Remember that the double-chain silicates are two interlinked rows of bonded tetrahedra. The resulting structure is long and thin, as can be seen in this top view of a model of a double-chain silicate...

The double-chain is electrically charged and so must bond with a set of cations to become electrically neutral. 

The ideal formula for a double-chain of silica tetrahedra is Si₄O₁₁^-6.

These cations bond above and below the chain, and do more than just balance the charge...

The cations also help to bond one chain to the next...

The figure to the right represents a slice through a double-chain silicate, with the slice directly across the chains.

Fewer shared cations bond the chains together along the broad sides of chains compared to the narrow sides.

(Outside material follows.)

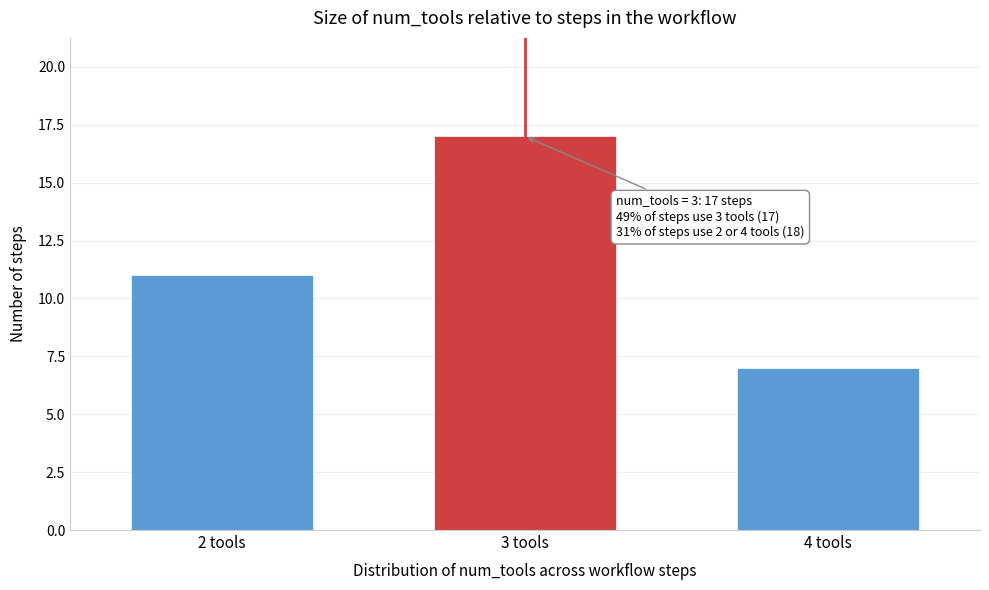

Reading right to left, transcribe all the data shown in this chart.

7	17	11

Therefore these broad surfaces are bonded less strongly. It is along these weakly bonded surfaces, shown in red dashed lines, that the mineral will most likely break.

Simplifying the picture somewhat, you can see that the double-chain silicate can break into a set of fragments with potentially regular shape.

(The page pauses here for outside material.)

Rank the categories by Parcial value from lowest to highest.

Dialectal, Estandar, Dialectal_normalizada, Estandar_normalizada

Looking at it in 3 dimensions, these potential breakages run along the chains. The chains themselves don't break as easily because the bonds between the silica tetrahedra are very strong compared to the bonds gluing one chain to the next.

The group of minerals called amphiboles are the most common double-chain silicates. Note how the shape of the amphibole crystals is similar to what we would have predicted based on its atomic architecture -- long, thin crystals that could be called fibers.